«Je ne suis pas un chef!» C'est la déclaration la plus populaire de la dernière décennie dans le merveilleux monde de l'édition du livre de cuisine.

L'aveu des mordus de bonne bouffe qui proposent une incursion dans leur imaginaire culinaire. Non, ils n'ont pas de formation. Mais oui, ils tentent de rivaliser d'audace et d'imagination avec les toqués professionnels. Et les éditeurs et lecteurs en redemandent.

Les uns vous inviteront à opter pour l'ingrédient local, bio et éthique en vous fournissant les meilleures adresses et quelques trucs pour orienter vos choix. Les autres vous ouvriront les portes de leur maison. D'autres vous proposeront des recettes pour chaque occasion, du petit-déjeuner au réveillon, de la visite du patron à la tentative de séduction. Et d'autres encore vous transporteront dans leur univers, associant aux petits plats des musiques d'ambiance ou des lectures coups de coeur.

Deux façons de voir les choses. La plus cynique: d'aucuns profitent du chemin grand ouvert par les Pinard, di Stasio, Larrivée et Plante pour s'inscrire en phénomènes médiatiques de la bonne table. La plus heureuse sonnerait plutôt comme ça: la cuisine se démocratise. Mieux encore, elle ouvre vers un retour à la vie plus jouissive, plus vraie, plus passionnée. Christian Bégin vient de publier Curieux Bégin sur la route, tiré de l'émission Curieux Bégin. Dans ce livre de gars, qui accorde une large place aux viandes, le comédien nous entraîne à la rencontre de ses producteurs préférés, à bord de son Westfalia.

D'autres artistes moins connus se mettent aussi au coeur de leur livre. En voici trois sortis cet automne.

La tradition

Vous ne connaissez probablement pas Maria Loggia. À moins de l'avoir entrevue lors de ses apparitions à L'Épicerie de Radio-Canada ou d'avoir entendu parler des cours qu'elle donne chez elle depuis qu'elle a lancé son école Tavola Mia, il y a quelques années. Mais les offres télé commencent à débouler sur le comptoir de la Québécoise d'origine italienne.

L'Italie, la famille, la cuisine, la peinture et les traditions. C'est un peu tout ça qu'on trouve dans Cuisinez avec Maria Loggia, le livre qu'elle a accepté de publier aux Éditions Cardinal. «À condition que ça se fasse à la maison, chez moi, et que ça me ressemble», précise la mère de famille.

Le résultat ressemble à ces cours qu'elle a lancés il y a 10 ans parce que ses amies et connaissances insistaient tant pour qu'elle partage son savoir. Un savoir grappillé au moyen de cours, de lectures, de voyages et d'expériences. Ça donne un livre intime mais pas trop, personnel mais réservé, traditionnel, sans flafla. «Je veux que les choses aient une âme et qu'on le sente. Que ce soit assez simple pour que les gens aient envie d'essayer les recettes », dit-elle.

================

* [Consigne]: Poursuivez l'article sur les livres de cuisine d'amateurs sans formation, à partir de sa dernière phrase. Le matériel ci-dessous provient d'une source distincte.

* [Extrait de données]:
================

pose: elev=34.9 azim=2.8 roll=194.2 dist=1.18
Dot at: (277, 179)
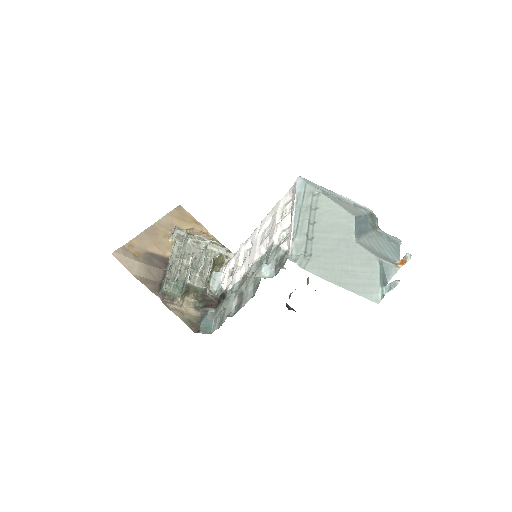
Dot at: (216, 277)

================

* [Résultat attendu]:
> On aime... La simplicité, les petits trucs qui accompagnent chaque recette.

> On hésite... La cuisine italienne ayant eu large place au cours des dernières années, on a un peu l'impression que ça se répète.

Cuisinez avec Maria Loggia, Éditions Cardinal, 34,95 $

L'urbain attaché à sa famille

Enfant, assis sur le bout du comptoir, Stefano Faita regardait sa mère Elena cuisiner. Tout a commencé là. Là où aujourd'hui sa fille Emilia prend place à son tour afin de mettre, littéralement, la main à la pâte (à pizza) de papa. Pour le quincaillier-cuisinier montréalais, la vie suit son cours comme elle se doit, sans jamais perdre de sa saveur.

Son deuxième livre de cuisine, Entre cuisine et bambini, n'est pas un livre de «recettes à faire avec les enfants». Il décrit plutôt la passion qui les habitera si vous les laissez participer quotidiennement à la préparation des repas.

«C'est ma fille qui a inspiré ce livre, mais il porte essentiellement sur la famille, explique-t-il avec l'énergie qui le caractérise. Tout tourne autour de la famille élargie, avec la blonde, ma fille, les parents, les frères, les soeurs, les neveux et nièces, mais aussi avec les amis et leurs enfants, et tout et tout. On joue sur ce thème. Des recettes pour les enfants, des plats faciles pour la petite gardienne, les barbecues, les soupers de Noël, on fait le tour. On fait même une visite chez ma soeur en Italie.»

Même à Montréal, Stefano voyage. Dans les ruelles, les parcs, au marché, dans les cafés, les restos, chez les amis. «Je suis un urbain fini qui aime Montréal, le marché Jean-Talon, toute la vie autour. Faire une piñata dans une ruelle, ça se peut pis c'est le fun. Je voulais montrer ça au monde et l'inviter à me suivre là-dedans, à profiter du temps, de la vie avec ceux qui nous entourent.»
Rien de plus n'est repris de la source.